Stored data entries

BEGIN

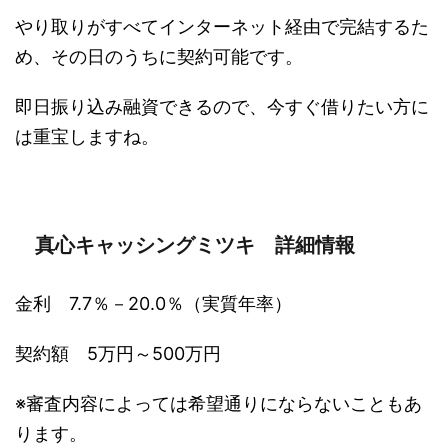
やり取りがすべてインターネット経由で完結するた
め、その日のうちに契約可能です。
即日振り込み融資できるので、今すぐ借りたい方に
は重宝しますね。
真心キャッシングミツキ 詳細情報
金利 7.7％－20.0％（実質年率）
契約額 5万円～500万円
※審査内容によっては希望通りにならないこともあ
ります。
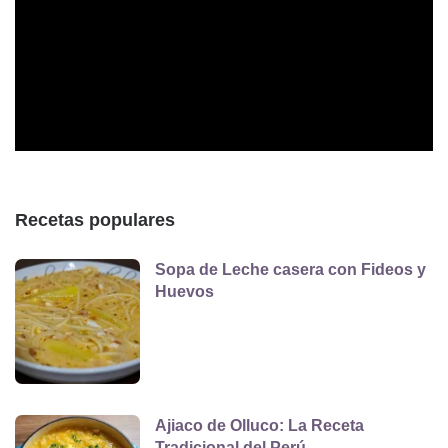
Recetas populares
Sopa de Leche casera con Fideos y
Huevos
Ajiaco de Olluco: La Receta
Tradicional del Perú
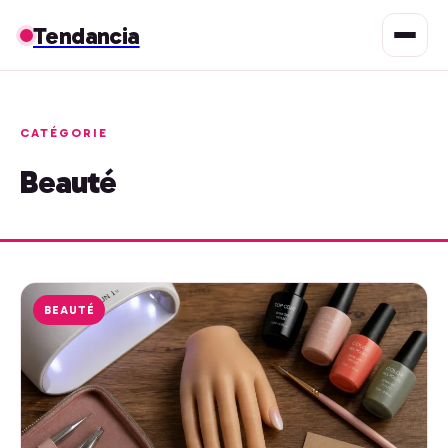
Tendancia
CATÉGORIE
Beauté
BEAUTÉ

END

■ **To do**:
Could the data above be repeated exactly, with every picture dropped?

■ **Solution to the problem**:
やり取りがすべてインターネット経由で完結するた
め、その日のうちに契約可能です。
即日振り込み融資できるので、今すぐ借りたい方に
は重宝しますね。
真心キャッシングミツキ 詳細情報
金利 7.7％－20.0％（実質年率）
契約額 5万円～500万円
※審査内容によっては希望通りにならないこともあ
ります。
Recetas populares
Sopa de Leche casera con Fideos y
Huevos
Ajiaco de Olluco: La Receta
Tradicional del Perú
Tendancia
CATÉGORIE
Beauté
BEAUTÉ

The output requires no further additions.